Implementing custom HttpContent in C# can unlock powerful flexibility, but it comes with subtle details that can lead to tricky bugs. These nuances aren’t fully covered in the official documentation, yet they’re crucial for ensuring reliable HTTP requests. In this article, we’ll explore hidden aspects of custom HttpContent implementations based on our experiences with RavenDB.

The importance of flushing in SerializeToStreamAsync to force sending the headers

The first issue we encountered involved occasional request hangs during our test suite execution with the RavenDB server. After exploring related issues on GitHub, we found relevant discussions:

• Issue #96223
• Issue #30295

Since SerializeToStreamAsync is asynchronous, content may not be immediately available when the request is sent. To force the headers to go out before the body, we discovered we needed to explicitly call FlushAsync on the request body stream. As pointed out in Issue #30295 (comment):

“If you aren’t going to immediately send request body data, but you do want the request to be sent to the server immediately, then you need to call FlushAsync on the request body to guarantee this.”

Here’s a code example:

protected override async Task SerializeToStreamAsync(Stream stream, TransportContext context)
{
     // Immediately flush request stream to send headers
     await stream.FlushAsync().ConfigureAwait(false); 
  
    // Actual write of data to request stream
    ...       
}

Without explicitly flushing, the headers are not guaranteed to be sent immediately. Libraries like gRPC for .NET also use FlushAsync in their PushStreamContent, which inherits from HttpContent, to ensure headers are sent promptly. This behavior is confirmed by tests in the System.Net.Http package (Issue #96223 (comment)).

Adding this explicit FlushAsync call can resolve delay or deadlock issues, as seen in our Pull Request #18552.

Understanding HttpClient.SendAsync completion timing

The next issue was even more subtle and surprising. According to Issue #107082 (comment):

“Yes, there are cases where the task returned by HttpClient.SendAsync may be completed before the call to the request content’s SerializeToStreamAsync completes.”

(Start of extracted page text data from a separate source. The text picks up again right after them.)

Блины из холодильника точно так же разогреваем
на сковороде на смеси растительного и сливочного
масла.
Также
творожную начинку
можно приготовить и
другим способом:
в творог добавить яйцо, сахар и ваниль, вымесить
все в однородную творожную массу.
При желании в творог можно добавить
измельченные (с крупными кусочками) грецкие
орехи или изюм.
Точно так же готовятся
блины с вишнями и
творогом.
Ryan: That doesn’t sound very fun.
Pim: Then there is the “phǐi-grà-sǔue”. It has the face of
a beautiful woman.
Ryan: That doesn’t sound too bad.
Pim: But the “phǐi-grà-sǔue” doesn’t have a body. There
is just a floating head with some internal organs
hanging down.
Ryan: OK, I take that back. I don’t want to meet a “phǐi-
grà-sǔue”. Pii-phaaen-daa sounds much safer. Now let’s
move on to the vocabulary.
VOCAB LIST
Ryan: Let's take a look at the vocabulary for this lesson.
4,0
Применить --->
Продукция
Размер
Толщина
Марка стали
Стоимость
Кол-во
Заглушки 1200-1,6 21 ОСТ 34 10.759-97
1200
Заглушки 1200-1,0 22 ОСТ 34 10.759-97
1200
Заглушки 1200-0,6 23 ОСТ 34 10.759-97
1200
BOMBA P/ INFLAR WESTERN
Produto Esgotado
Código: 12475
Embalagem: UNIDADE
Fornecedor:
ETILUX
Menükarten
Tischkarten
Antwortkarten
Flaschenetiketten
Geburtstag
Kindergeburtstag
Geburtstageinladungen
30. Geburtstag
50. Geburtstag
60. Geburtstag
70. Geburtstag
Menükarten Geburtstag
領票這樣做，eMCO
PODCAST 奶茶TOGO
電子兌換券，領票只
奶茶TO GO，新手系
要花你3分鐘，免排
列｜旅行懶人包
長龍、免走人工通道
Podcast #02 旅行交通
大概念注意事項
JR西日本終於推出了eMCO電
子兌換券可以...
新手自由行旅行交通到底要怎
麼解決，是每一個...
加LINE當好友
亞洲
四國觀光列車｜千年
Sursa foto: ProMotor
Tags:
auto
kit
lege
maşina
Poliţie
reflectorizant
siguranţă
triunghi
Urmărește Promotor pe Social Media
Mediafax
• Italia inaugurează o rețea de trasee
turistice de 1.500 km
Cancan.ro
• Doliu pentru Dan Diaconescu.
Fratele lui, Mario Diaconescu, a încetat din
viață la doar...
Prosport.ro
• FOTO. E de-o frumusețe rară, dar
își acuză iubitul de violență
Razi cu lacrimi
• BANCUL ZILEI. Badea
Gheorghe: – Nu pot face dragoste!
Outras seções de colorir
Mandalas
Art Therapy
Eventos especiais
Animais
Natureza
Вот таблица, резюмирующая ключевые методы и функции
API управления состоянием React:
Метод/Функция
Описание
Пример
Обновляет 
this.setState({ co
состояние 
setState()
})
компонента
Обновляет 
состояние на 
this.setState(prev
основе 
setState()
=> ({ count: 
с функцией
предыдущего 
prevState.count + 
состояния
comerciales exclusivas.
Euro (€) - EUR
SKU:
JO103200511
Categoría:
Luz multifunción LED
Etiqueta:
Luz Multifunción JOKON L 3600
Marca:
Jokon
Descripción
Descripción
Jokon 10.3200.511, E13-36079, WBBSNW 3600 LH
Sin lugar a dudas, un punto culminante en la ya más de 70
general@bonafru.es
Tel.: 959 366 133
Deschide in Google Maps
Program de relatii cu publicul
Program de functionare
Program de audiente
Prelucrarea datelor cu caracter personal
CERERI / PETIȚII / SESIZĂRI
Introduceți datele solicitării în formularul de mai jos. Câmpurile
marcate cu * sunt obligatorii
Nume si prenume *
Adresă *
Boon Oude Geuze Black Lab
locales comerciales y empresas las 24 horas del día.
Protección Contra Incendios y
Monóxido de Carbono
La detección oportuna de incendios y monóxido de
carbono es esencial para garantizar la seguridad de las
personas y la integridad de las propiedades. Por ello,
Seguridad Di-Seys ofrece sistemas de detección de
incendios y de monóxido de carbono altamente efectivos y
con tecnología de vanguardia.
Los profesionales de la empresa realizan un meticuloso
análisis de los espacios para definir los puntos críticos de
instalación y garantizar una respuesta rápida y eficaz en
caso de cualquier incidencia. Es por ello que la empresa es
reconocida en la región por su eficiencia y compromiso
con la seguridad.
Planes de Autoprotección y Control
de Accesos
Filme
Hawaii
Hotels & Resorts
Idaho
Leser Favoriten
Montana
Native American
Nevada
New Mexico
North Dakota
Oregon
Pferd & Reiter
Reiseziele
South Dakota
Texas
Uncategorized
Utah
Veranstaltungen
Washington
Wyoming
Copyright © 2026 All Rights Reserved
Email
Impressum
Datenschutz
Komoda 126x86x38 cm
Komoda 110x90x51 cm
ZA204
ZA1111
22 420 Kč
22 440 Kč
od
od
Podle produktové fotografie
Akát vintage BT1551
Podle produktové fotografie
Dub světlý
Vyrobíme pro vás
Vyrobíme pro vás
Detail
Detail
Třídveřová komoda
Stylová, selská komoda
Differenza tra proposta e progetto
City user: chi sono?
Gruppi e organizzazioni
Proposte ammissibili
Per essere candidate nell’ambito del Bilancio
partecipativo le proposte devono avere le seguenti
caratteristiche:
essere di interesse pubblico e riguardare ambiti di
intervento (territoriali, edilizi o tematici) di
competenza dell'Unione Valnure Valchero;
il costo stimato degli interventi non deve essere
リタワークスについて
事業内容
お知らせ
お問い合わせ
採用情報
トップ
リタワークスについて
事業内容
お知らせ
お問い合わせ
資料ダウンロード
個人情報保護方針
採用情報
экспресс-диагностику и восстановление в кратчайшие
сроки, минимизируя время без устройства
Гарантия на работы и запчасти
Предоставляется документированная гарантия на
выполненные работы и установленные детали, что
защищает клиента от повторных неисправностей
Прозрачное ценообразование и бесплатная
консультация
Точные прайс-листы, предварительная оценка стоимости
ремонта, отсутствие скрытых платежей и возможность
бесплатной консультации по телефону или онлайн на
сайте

We initially assumed that once SendAsync completed, it was safe to release resources allocated for the request body. However, we found that SerializeToStreamAsync could still be running, leading to premature memory release and occasional AccessViolationException errors.

To fix this, we added a check in a finally block to wait for SerializeToStreamAsync to finish if it’s still running:

try
{
  	return await client.SendAsync(request, HttpCompletionOption.ResponseHeadersRead, token).ConfigureAwait(false);
}
finally
{
    if (request.Content is BlittableJsonContent bjc)
    {
        var requestBodyTask = bjc.EnsureCompletedAsync();

      	if (requestBodyTask.IsCompleted == false)
            await requestBodyTask.ConfigureAwait(false);
    }
}

The EnsureCompletedAsync method returns a task that completes only when SerializeToStreamAsync is done. This way, we avoid freeing memory prematurely, as implemented in our Pull Request #19168.

Additional Things to Watch For

In addition to the two main issues, several other considerations were highlighted in Issue #107082 (comment):

• SerializeToStreamAsync not being called. Be prepared for situations where it might never be called, especially if the request is canceled early.
• Multiple calls to SerializeToStreamAsync on retries. If a request is retried, SerializeToStreamAsync could be called multiple times. Make sure your implementation can handle this, or that it properly throws if it cannot support retries.

In our BlittableJsonContent implementation, we handle these scenarios. If SerializeToStreamAsync isn’t called, EnsureCompletedAsync simply returns a completed task to avoid indefinite waiting. For retries, our implementation throws an exception if SerializeToStreamAsync has already consumed some of the data.

Conclusion

Implementing custom HttpContent can offer significant flexibility, but careful attention to details like FlushAsync and HttpClient.SendAsync completion timing is essential. Awareness of these nuances helps you avoid subtle bugs and create reliable HTTP requests. Learning from our experiences in RavenDB can ensure that your code handles these critical details effectively.